**Document segment**
Plaintiff brought an action for damages in two counts against
executors in the district court in New York, the first count
alleging a promise of the testatrix to bequeath a certain sum in
return for plaintiff's services and the second her promise to pay
their reasonable value. On motion, the first count was ordered
transferred to the equity docket upon the ground that, by the law
of New York, it could not be entertained at law.
Held that
this was an error, depriving plaintiff of the right of trial by
jury, and properly rectified by mandamus.
Rule absolute.
The case is stated in the opinion.
Page 247 U. S. 238
MR. JUSTICE HOLMES delivered the opinion of the court.
This is a petition for mandamus, or, if that is denied, for
prohibition or certiorari, to the District court for the Southern
District of New York upon the following facts: the petitioner
brought an action in two counts against the executors of a widow
named Frank Leslie. The first count alleged a promise by Mrs.

**Data provided**
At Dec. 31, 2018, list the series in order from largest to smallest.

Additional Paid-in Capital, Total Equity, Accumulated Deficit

**Required work**
**a)** In the case text, why was the first count ordered transferred to the equity docket? Answer in one to three sentences.
**b)** Please rewrite the paragraph of the case text beginning "Plaintiff brought an action for damages" as a short list, keeping its main facts.

**Answers to each task**
**a)** The first count was transferred because, by the law of New York, it could not be entertained at law.

**b)**
- The plaintiff sued executors for damages in the district court in New York, in two counts.
- First count: the testatrix promised to bequeath a certain sum in return for the plaintiff's services.
- Second count: she promised to pay the reasonable value of those services.
- On motion, the first count was transferred to the equity docket because New York law did not allow it to be entertained at law.